Return every one of the rows below character for character, omitting the pictures from your answer.

Saved entries:
----

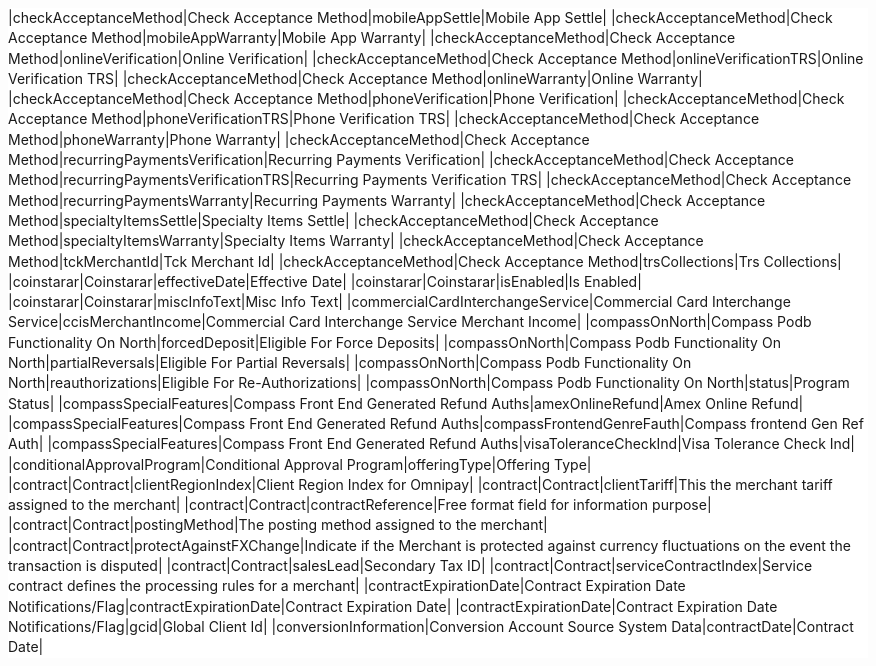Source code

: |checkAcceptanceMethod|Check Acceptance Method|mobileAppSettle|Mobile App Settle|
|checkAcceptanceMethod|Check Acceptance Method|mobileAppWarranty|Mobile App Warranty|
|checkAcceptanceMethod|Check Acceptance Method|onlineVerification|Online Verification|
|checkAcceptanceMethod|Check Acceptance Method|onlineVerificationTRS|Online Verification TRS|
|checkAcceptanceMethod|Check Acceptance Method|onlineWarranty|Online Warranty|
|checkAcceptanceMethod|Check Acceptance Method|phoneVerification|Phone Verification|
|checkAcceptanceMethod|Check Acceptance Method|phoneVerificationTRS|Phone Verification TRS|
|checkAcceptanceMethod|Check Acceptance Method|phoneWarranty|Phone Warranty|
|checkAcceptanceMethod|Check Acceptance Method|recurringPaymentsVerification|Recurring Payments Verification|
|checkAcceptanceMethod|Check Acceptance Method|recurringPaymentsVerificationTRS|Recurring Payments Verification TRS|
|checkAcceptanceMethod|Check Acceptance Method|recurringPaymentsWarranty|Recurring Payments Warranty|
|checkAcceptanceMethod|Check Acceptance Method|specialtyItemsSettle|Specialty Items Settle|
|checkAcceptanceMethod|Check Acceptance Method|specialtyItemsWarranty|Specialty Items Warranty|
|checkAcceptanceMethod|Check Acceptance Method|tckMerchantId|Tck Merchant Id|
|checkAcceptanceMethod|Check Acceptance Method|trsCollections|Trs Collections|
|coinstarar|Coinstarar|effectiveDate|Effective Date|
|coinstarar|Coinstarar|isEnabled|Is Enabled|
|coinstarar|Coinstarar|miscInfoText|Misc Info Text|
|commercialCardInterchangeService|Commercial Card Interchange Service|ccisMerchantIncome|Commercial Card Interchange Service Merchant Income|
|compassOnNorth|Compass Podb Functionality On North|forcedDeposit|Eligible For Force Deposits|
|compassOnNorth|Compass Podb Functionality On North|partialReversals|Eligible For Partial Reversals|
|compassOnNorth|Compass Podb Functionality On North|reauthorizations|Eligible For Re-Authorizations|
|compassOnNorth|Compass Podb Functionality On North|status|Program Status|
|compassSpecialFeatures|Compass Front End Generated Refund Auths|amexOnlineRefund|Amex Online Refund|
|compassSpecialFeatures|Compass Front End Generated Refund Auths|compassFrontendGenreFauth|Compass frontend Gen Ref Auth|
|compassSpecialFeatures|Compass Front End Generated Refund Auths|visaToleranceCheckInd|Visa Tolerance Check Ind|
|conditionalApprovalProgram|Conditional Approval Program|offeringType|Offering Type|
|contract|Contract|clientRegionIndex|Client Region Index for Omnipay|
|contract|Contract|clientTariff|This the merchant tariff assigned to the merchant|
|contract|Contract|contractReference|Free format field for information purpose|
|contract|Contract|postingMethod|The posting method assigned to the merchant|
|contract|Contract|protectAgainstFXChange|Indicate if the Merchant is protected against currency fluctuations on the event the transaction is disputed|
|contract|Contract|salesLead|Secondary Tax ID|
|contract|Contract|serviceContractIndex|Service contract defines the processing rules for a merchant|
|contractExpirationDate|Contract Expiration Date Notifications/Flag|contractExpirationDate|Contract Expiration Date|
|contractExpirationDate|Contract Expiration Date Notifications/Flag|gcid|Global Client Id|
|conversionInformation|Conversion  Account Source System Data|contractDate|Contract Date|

----

WRITTEN REPLY.
Source code

: |checkAcceptanceMethod|Check Acceptance Method|mobileAppSettle|Mobile App Settle|
|checkAcceptanceMethod|Check Acceptance Method|mobileAppWarranty|Mobile App Warranty|
|checkAcceptanceMethod|Check Acceptance Method|onlineVerification|Online Verification|
|checkAcceptanceMethod|Check Acceptance Method|onlineVerificationTRS|Online Verification TRS|
|checkAcceptanceMethod|Check Acceptance Method|onlineWarranty|Online Warranty|
|checkAcceptanceMethod|Check Acceptance Method|phoneVerification|Phone Verification|
|checkAcceptanceMethod|Check Acceptance Method|phoneVerificationTRS|Phone Verification TRS|
|checkAcceptanceMethod|Check Acceptance Method|phoneWarranty|Phone Warranty|
|checkAcceptanceMethod|Check Acceptance Method|recurringPaymentsVerification|Recurring Payments Verification|
|checkAcceptanceMethod|Check Acceptance Method|recurringPaymentsVerificationTRS|Recurring Payments Verification TRS|
|checkAcceptanceMethod|Check Acceptance Method|recurringPaymentsWarranty|Recurring Payments Warranty|
|checkAcceptanceMethod|Check Acceptance Method|specialtyItemsSettle|Specialty Items Settle|
|checkAcceptanceMethod|Check Acceptance Method|specialtyItemsWarranty|Specialty Items Warranty|
|checkAcceptanceMethod|Check Acceptance Method|tckMerchantId|Tck Merchant Id|
|checkAcceptanceMethod|Check Acceptance Method|trsCollections|Trs Collections|
|coinstarar|Coinstarar|effectiveDate|Effective Date|
|coinstarar|Coinstarar|isEnabled|Is Enabled|
|coinstarar|Coinstarar|miscInfoText|Misc Info Text|
|commercialCardInterchangeService|Commercial Card Interchange Service|ccisMerchantIncome|Commercial Card Interchange Service Merchant Income|
|compassOnNorth|Compass Podb Functionality On North|forcedDeposit|Eligible For Force Deposits|
|compassOnNorth|Compass Podb Functionality On North|partialReversals|Eligible For Partial Reversals|
|compassOnNorth|Compass Podb Functionality On North|reauthorizations|Eligible For Re-Authorizations|
|compassOnNorth|Compass Podb Functionality On North|status|Program Status|
|compassSpecialFeatures|Compass Front End Generated Refund Auths|amexOnlineRefund|Amex Online Refund|
|compassSpecialFeatures|Compass Front End Generated Refund Auths|compassFrontendGenreFauth|Compass frontend Gen Ref Auth|
|compassSpecialFeatures|Compass Front End Generated Refund Auths|visaToleranceCheckInd|Visa Tolerance Check Ind|
|conditionalApprovalProgram|Conditional Approval Program|offeringType|Offering Type|
|contract|Contract|clientRegionIndex|Client Region Index for Omnipay|
|contract|Contract|clientTariff|This the merchant tariff assigned to the merchant|
|contract|Contract|contractReference|Free format field for information purpose|
|contract|Contract|postingMethod|The posting method assigned to the merchant|
|contract|Contract|protectAgainstFXChange|Indicate if the Merchant is protected against currency fluctuations on the event the transaction is disputed|
|contract|Contract|salesLead|Secondary Tax ID|
|contract|Contract|serviceContractIndex|Service contract defines the processing rules for a merchant|
|contractExpirationDate|Contract Expiration Date Notifications/Flag|contractExpirationDate|Contract Expiration Date|
|contractExpirationDate|Contract Expiration Date Notifications/Flag|gcid|Global Client Id|
|conversionInformation|Conversion  Account Source System Data|contractDate|Contract Date|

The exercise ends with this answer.